#### Objectif
Recopiez, s'il vous plaît, le texte sur les pesticides en commençant à « Réduction des spermatozoïdes » et en terminant à « 32 % des cas. ». Substituez « zones rurales » à « régions agricoles ».

Enfin, une étude épidémiologique française, publiée en octobre 2018 dans la revue JAMA Internal Medicine, indique que les consommateurs habituels d’alimentation issue de l’agriculture biologique (qui n’utilise pas de pesticides) ont un risque de cancer réduit de 25 %, par rapport à ceux qui consomment du standard chimiqué de la grande distribution.

Cette relation était particulièrement marquante pour les cancers du sein chez les femmes ménopausées (-34 % de risque) et les lymphomes (-76 % de risque).

Maladie de Parkinson

Les pesticides seraient en cause dans l’augmentation considérable de la fréquence de la maladie de Parkinson chez les agriculteurs (+ 70 % chez les agriculteurs nord-américains).

Gabriel Combris suggère aux conseillers du ministre de l’Agriculture de lui rappeler à l’occasion, qu’en France, les autorités reconnaissent le statut de maladie professionnelle pour les agriculteurs touchés par le Parkinson.
Les principaux pesticides soupçonnés de jouer un rôle dans le déclenchement de la maladie sont le paraquat, la roténone, ou encore le chlordécone, utilisé notamment dans les bananeraies en Martinique, et à l’origine de nombreux cancers de la prostate et de myélome (et qui pose encore problème 25 ans après son interdiction en 1993).

Réduction des spermatozoïdes

Lors d’une étude sur la baisse de qualité du sperme en France, on a remarqué que les régions agricoles étaient les plus touchées par le phénomène. Pour valider l’hypothèse d’un lien avec l’exposition aux pesticides, d’autres chercheurs ont suivi 155 hommes venus consulter pour des problèmes de fertilité : ceux qui consommaient les fruits et légumes contenant le plus de résidus de pesticides avaient 49 % de spermatozoïdes en moins et un sperme de moins bonne qualité dans 32 % des cas.

Risque de diabète multiplié par deux

D’après une étude menée sur des agriculteurs, ceux qui répandent des insecticides organochlorés au moins 100 jours par an auraient entre 50 % et 100 % de risque en plus d’avoir du diabète selon le produit utilisé.

Retour sur le glyphosate

En fait, le lobbyiste de Monsanto, Patrick Moore, n’avait pas vraiment tort si l’on se rapporte à la déclaration de Monsanto : "LE ROUND UP est INOFFENSIF !..." Mais la supercherie de Monsanto a été prouvée par le Pr. Séralini.

Avec ses collègues, le Pr Séralini a fait des analyses par spectrométrie de masse pour savoir exactement ce qu’il y avait dans le Round Up, c’est-à-dire les composés tenus sous secret industriel par le brevet. Or Monsanto n’a déclaré que le glyphosate comme principe actif, les additifs étant donc considérés sans objet. Et pourtant, ce qui a étonné nos chercheurs, c’est que les rats testés aux effets du glyphosate seul n’avaient pas de problèmes importants, alors que ceux testés aux formules Round Up souffraient d’intoxications graves apparentées à celles provoquées par les dérivés du pétrole, comme les dioxines.

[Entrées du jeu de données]

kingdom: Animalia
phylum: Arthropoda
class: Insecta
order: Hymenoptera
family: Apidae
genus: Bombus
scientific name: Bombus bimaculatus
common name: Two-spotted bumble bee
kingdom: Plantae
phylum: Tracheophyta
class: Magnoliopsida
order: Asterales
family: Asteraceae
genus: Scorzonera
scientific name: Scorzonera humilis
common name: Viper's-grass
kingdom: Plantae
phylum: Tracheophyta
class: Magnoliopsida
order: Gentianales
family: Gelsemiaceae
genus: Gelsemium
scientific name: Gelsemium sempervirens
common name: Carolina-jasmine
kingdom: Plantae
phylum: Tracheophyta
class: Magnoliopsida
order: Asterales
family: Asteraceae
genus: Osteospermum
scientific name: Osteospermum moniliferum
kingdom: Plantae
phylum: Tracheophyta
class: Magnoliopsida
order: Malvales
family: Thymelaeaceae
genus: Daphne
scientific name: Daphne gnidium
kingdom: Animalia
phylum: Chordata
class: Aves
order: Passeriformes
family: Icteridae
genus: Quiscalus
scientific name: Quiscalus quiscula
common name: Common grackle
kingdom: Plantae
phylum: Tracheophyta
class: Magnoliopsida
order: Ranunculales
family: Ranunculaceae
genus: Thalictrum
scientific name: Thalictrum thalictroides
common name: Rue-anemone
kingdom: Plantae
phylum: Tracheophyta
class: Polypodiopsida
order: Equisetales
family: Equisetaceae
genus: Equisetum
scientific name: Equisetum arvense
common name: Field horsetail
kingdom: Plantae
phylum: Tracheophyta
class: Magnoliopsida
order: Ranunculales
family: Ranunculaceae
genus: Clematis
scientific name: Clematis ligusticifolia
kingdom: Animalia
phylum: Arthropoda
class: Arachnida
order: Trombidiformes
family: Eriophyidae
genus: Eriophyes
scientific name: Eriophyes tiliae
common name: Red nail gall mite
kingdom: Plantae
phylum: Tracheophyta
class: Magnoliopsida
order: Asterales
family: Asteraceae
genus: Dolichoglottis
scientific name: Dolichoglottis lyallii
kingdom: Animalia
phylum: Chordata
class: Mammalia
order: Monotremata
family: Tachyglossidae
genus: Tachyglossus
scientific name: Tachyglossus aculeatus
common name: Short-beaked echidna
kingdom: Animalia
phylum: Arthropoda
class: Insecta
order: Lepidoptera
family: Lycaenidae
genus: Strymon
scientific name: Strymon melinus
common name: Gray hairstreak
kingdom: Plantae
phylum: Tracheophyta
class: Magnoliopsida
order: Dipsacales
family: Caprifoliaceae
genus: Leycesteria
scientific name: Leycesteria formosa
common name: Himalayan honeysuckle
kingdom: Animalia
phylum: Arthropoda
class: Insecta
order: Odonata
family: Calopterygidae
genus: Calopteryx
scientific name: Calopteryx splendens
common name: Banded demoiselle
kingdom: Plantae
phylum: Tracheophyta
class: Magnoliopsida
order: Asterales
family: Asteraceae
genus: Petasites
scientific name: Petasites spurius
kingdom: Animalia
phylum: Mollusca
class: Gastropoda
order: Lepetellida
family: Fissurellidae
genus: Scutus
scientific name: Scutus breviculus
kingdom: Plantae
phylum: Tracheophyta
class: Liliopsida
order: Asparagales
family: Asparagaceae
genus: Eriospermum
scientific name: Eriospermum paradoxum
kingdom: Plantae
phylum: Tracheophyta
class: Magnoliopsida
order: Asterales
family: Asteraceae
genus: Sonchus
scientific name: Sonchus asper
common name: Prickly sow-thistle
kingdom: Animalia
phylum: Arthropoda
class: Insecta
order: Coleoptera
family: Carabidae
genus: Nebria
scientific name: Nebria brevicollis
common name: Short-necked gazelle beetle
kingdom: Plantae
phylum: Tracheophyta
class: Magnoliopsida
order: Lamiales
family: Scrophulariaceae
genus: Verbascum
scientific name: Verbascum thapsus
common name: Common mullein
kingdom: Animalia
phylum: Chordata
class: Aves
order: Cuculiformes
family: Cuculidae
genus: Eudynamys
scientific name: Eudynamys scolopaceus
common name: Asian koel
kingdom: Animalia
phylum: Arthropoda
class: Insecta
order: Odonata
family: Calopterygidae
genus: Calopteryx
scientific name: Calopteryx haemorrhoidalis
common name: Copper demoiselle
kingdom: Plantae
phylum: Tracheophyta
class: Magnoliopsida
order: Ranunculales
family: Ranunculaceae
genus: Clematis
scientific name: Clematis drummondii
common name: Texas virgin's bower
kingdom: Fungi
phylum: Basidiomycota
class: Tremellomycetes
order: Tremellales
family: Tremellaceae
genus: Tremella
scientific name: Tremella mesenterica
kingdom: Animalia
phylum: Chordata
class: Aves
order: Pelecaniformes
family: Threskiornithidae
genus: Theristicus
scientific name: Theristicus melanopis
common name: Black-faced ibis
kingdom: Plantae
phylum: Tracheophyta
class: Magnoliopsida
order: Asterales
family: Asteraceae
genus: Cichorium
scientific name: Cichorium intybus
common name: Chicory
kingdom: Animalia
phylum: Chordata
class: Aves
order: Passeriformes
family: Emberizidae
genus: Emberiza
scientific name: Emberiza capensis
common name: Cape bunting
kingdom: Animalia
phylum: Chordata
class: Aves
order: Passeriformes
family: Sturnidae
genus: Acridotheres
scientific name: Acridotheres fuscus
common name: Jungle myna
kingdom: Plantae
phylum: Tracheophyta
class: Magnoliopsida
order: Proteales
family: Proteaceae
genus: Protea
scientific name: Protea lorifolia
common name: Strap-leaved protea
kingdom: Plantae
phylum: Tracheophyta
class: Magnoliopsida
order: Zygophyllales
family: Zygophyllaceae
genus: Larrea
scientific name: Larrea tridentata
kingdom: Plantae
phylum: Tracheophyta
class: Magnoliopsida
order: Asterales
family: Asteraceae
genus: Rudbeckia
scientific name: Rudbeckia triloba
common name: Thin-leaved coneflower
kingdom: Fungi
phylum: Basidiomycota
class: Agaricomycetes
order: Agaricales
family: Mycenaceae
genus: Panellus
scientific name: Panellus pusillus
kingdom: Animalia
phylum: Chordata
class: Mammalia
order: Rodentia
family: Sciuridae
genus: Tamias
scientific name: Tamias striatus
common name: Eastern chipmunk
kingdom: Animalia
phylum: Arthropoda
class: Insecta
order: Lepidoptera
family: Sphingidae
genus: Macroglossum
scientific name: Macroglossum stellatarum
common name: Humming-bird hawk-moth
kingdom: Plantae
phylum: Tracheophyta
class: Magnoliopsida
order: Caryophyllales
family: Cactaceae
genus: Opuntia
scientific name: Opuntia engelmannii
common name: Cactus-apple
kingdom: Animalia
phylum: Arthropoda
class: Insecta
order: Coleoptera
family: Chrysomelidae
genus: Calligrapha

#### Réponse attendue
Réduction des spermatozoïdes

Lors d’une étude sur la baisse de qualité du sperme en France, on a remarqué que les zones rurales étaient les plus touchées par le phénomène. Pour valider l’hypothèse d’un lien avec l’exposition aux pesticides, d’autres chercheurs ont suivi 155 hommes venus consulter pour des problèmes de fertilité : ceux qui consommaient les fruits et légumes contenant le plus de résidus de pesticides avaient 49 % de spermatozoïdes en moins et un sperme de moins bonne qualité dans 32 % des cas.